Vocabulary is the most important single element of language learning syllabus. But, as Madrid and McLaren (1995:149) states, “vocabulary learning does not take place in a vacuum.” Vocabulary is integrated in texts; they are the bricks we insert in the structure of texts.
Halliday and Hasan (1976) establish two ways of creating cohesion in a text: grammatical cohesion and lexical cohesion. Grammatical cohesion consists of reference, ellipsis, substitution and discourse markers and conjunctions. Lexical cohesion or “the cohesive effect achieved by the selection of vocabulary” (ibid.:274) refers to reiteration and collocation.
Reiteration is a general lexical cohesive phenomenon that includes several different procedures of cohesion: the repetition of a lexical item, the use of a synonym, near-synonym or superordinate and the use of a “general noun”. Consider the following example:
I started the ascent of the peak.
It is perfectly easy.
All of them ”have in common the fact that one lexical item refers back to another, to which it is related by having a common referent.” (ibid.:278) It is interesting to note that these items of lexical cohesion are normally accompanied by a (grammatical) reference item, normally the. It should also be considered that there is a continuum from the repetition of the same lexical item to the use of pronominal reference.
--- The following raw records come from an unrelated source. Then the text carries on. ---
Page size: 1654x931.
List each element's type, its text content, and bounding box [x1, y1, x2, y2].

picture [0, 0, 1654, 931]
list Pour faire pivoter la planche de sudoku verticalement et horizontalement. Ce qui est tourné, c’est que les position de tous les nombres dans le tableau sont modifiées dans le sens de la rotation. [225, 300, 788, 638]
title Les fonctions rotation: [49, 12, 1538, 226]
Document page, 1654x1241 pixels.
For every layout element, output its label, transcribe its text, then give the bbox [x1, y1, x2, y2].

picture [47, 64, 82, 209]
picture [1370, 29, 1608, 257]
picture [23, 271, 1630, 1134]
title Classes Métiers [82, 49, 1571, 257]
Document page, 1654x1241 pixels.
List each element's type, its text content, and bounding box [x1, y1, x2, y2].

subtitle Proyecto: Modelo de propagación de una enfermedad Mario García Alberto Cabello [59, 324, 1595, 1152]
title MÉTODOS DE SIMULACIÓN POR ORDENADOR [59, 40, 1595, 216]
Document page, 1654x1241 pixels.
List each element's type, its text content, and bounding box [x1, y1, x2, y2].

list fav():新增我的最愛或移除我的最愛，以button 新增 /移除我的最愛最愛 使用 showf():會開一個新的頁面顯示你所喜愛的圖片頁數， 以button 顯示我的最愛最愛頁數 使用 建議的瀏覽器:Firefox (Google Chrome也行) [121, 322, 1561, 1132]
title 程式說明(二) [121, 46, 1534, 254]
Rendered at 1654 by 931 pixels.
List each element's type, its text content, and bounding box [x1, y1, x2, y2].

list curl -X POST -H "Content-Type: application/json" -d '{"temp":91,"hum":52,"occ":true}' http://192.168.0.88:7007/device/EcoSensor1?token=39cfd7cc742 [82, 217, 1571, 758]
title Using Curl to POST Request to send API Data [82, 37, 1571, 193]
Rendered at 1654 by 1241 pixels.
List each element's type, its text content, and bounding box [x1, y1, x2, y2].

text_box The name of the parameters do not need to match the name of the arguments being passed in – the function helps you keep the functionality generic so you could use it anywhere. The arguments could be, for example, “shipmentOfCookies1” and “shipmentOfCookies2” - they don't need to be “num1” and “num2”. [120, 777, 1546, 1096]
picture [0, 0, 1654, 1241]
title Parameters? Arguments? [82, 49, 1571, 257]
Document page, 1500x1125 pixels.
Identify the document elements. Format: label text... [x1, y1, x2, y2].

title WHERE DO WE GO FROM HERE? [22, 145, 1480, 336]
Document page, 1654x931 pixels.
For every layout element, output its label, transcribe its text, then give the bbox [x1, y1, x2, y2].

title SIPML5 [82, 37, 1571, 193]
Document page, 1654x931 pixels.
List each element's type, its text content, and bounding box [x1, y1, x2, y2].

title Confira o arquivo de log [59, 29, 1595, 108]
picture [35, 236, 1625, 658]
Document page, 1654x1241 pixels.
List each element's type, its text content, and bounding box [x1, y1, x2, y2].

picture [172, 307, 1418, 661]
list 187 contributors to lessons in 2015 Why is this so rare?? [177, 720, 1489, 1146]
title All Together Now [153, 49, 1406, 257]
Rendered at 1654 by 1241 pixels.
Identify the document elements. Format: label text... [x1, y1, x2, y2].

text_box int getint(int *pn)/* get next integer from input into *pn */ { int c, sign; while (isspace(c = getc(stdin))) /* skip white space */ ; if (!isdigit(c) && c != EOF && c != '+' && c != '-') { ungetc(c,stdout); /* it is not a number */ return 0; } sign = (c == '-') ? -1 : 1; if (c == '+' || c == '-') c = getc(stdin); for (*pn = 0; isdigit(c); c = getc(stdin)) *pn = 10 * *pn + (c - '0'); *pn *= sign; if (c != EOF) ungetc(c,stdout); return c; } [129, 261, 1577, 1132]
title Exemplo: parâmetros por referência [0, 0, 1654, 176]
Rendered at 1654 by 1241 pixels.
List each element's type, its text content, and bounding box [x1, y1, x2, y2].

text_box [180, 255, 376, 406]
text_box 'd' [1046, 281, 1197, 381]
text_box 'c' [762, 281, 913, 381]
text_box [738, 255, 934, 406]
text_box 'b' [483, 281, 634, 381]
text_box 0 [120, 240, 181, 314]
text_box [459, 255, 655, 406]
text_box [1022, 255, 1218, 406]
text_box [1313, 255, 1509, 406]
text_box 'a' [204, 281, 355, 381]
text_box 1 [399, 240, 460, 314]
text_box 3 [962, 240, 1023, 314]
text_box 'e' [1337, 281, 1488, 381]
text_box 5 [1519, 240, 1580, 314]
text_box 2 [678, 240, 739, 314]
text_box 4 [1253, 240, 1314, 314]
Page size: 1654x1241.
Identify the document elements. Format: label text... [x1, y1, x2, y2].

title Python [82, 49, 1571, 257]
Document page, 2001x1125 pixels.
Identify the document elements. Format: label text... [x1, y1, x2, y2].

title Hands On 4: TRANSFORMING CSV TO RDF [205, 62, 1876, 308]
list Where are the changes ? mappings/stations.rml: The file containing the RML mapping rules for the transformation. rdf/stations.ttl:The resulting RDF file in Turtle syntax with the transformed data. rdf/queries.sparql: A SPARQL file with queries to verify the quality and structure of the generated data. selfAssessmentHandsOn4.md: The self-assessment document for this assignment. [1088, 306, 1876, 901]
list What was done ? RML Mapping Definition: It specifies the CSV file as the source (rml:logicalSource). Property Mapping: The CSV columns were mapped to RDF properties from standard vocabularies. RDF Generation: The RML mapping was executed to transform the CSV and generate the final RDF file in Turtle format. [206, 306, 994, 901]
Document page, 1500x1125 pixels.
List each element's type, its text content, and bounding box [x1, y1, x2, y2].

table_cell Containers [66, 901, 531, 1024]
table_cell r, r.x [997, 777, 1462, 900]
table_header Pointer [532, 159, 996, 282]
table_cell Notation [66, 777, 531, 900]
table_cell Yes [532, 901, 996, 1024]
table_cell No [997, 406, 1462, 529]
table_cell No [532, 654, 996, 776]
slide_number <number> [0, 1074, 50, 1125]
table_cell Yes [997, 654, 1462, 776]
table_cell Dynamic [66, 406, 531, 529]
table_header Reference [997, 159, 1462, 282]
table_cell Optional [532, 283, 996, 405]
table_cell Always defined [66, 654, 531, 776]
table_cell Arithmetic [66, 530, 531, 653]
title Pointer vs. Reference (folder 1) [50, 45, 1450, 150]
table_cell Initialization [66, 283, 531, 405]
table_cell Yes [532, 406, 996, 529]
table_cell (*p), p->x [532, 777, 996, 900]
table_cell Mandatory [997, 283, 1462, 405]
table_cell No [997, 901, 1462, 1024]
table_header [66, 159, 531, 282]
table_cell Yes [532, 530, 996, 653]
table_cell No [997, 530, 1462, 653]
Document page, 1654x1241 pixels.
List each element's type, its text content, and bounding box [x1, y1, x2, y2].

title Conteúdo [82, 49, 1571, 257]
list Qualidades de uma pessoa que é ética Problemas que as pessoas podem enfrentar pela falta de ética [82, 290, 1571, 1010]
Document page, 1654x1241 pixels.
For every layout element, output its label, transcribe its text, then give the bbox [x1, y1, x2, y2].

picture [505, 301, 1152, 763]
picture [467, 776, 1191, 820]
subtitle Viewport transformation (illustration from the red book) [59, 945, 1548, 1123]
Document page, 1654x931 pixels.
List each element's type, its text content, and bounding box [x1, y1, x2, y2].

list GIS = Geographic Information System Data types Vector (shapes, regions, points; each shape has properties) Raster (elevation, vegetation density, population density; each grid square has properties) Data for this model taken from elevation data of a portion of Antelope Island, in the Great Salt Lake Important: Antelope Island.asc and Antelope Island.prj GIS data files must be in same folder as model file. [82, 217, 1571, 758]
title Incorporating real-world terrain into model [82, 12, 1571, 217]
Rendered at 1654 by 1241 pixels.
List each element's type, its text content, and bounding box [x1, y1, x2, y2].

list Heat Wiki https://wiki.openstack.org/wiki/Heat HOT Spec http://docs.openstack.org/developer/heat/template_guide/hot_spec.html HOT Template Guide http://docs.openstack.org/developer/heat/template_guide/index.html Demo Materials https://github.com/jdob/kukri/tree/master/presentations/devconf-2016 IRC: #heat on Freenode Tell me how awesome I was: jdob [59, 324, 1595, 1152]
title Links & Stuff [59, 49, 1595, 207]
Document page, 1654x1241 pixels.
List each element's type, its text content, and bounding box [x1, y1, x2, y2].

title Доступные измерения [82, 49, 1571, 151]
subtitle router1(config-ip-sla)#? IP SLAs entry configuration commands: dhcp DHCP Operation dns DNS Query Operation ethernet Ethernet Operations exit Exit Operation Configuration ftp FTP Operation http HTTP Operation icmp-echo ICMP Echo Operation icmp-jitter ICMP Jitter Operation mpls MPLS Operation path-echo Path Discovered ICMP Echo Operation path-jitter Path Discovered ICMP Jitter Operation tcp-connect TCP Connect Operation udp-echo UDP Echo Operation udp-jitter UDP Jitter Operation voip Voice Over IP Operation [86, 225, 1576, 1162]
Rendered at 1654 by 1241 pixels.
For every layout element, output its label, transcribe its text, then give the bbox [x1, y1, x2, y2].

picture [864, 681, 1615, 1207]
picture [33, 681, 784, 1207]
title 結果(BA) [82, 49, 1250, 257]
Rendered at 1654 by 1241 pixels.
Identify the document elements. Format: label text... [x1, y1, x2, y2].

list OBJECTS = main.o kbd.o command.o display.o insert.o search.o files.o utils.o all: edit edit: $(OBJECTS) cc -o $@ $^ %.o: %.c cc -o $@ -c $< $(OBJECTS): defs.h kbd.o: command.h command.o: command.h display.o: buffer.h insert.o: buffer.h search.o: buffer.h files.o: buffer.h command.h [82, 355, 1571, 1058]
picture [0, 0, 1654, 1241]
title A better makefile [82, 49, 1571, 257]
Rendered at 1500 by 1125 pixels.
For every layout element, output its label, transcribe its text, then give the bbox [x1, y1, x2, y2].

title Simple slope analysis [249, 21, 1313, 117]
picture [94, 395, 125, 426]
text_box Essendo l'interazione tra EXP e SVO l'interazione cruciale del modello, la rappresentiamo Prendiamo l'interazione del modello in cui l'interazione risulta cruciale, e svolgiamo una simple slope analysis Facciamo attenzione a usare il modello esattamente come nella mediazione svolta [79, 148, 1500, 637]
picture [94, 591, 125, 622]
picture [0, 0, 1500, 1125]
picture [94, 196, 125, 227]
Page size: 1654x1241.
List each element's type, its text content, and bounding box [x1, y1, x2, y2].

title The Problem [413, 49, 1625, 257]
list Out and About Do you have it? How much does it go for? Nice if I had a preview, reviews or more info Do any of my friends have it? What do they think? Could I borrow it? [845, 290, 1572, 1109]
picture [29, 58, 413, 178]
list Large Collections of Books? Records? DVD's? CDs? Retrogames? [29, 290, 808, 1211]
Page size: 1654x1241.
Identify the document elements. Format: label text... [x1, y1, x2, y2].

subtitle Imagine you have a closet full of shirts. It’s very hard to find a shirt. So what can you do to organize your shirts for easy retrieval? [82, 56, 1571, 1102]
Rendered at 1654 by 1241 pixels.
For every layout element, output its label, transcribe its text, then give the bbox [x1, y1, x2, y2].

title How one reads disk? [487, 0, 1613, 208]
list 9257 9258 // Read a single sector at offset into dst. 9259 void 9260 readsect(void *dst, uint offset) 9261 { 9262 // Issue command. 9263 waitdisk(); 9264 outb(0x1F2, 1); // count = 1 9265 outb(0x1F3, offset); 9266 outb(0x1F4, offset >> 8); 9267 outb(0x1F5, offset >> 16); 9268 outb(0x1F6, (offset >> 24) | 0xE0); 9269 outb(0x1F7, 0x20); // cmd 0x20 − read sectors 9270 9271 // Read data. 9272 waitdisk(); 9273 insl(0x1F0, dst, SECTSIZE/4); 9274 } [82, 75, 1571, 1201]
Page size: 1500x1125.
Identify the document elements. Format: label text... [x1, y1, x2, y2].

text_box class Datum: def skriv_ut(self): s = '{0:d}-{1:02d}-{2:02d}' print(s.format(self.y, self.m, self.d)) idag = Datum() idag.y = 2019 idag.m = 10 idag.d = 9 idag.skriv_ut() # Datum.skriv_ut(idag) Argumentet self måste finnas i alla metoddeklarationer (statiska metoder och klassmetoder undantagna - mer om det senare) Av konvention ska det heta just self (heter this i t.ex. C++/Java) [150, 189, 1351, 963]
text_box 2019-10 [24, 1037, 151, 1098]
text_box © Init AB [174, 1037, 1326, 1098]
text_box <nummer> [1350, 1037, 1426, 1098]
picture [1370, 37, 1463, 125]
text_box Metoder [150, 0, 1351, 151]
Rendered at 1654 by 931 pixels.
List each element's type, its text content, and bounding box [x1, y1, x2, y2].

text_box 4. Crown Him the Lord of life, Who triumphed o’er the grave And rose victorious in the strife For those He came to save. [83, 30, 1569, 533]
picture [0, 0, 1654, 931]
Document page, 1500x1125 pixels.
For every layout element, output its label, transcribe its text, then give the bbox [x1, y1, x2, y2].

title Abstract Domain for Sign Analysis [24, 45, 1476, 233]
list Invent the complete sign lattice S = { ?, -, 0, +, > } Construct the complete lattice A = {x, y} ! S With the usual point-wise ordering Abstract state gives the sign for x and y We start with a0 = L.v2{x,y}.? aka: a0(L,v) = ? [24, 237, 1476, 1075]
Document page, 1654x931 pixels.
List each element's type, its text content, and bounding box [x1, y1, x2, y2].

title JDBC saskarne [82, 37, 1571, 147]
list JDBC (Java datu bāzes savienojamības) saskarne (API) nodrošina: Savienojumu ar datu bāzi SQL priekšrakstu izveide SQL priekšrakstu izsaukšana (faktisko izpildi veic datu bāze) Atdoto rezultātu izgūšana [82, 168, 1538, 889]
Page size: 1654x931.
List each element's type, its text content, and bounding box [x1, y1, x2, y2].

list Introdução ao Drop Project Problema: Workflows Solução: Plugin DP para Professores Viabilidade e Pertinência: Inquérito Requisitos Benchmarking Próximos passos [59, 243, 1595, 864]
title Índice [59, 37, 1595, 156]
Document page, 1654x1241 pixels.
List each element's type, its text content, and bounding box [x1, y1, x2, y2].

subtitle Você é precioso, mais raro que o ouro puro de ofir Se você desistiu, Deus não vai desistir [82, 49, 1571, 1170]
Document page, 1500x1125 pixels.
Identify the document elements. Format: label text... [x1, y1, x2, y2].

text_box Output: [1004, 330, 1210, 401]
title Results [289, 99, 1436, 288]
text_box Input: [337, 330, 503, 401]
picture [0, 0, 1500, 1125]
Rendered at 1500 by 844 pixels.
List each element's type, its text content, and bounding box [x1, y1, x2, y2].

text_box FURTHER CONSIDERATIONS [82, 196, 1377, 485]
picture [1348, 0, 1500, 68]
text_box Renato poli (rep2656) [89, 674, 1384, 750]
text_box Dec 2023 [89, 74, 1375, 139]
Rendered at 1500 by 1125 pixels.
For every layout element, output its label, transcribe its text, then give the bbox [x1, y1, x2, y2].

However, it is also possible to have lexical cohesion without both terms having the same referent, that is, “instances of cohesion (which) are purely lexical, a function simply of the co-occurrence of lexical items, and not in any way dependent on the relation of reference.” (ibid.:283) So, there are four possibilities of lexical cohesion as far as reference is concerned: Identical, inclusive, exclusive and unrelated, as it is shown in the following example:
That boy’s going to fall if he doesn’t take care.
Those boys are always getting into trouble.
And there’s another boy standing underneath.
There’s a boy climbing that tree.
Most boys love climbing trees.
So, lexical cohesion is a textual resource which does not depend on reference; it is based solely on form. However, lexical cohesion and reference normally happen together in a given context as a way of creating texture.
General nouns are a class of nouns that is particularly important for lexical cohesion and for text creation, but which is frequently underestimated by language teachers. As we have just seen, they represent a borderline case between lexical cohesion and reference, in the same sense as they are between lexical and grammatical items (members of open and closed systems respectively).
From a lexical point, they are superordinate members of large lexical sets; they are normally accompanied by the demonstrative reference, although it can also be found with other demonstratives in tonic position (general nouns in cohesive function are never tonic).
General nouns normally convey an interpersonal attitudinal meaning of familiarity. The interpersonal meaning implies that the speaker is emotionally involved with the referent of the general noun; this attitude may be contemptuous or sympathetic.
So far we have studied cohesion created by means of pairs of words somehow associated with each other in the language. For example, a boy and a girl are cohesive items through their opposition, called complementarity. However, cohesion should even be enhanced further to include terms whose association is difficult to define in lexico-semantic terms but which occur in proximity in a given text.
Collocation is defined as the tendency of two lexical items to appear in similar contexts. This co-occurrence provokes cohesion. For instance, it would be easy to find a text on English literature where words such as poetry…literature…reader…writer…style may appear. These collocations cooperate in the creation of texture, the quality of a text being a unity.
In this unit, we have completed the scheme of textual cohesion. Grammatical and lexical cohesion are the two procedures to create texture. In a sense, the meaning of cohesion has also been enhanced to include lexical cohesion without reference, as in collocations. Halliday and Hasan (1976:285) finally states that “there is cohesion between any pair of lexical items that stand to each other in some recognizable lexicosemantic (word meaning) relation”.
Lexical cohesion is a very important topic for language teachers, related as it is to vocabulary. The use of synonyms and near-synonyms, general nouns and collocations are features of a good text but they are unfortunately frequent absent from the language learning syllabus. And it is only through the use of authentic texts that language learners may familiarise themselves with these lexical cohesion devices.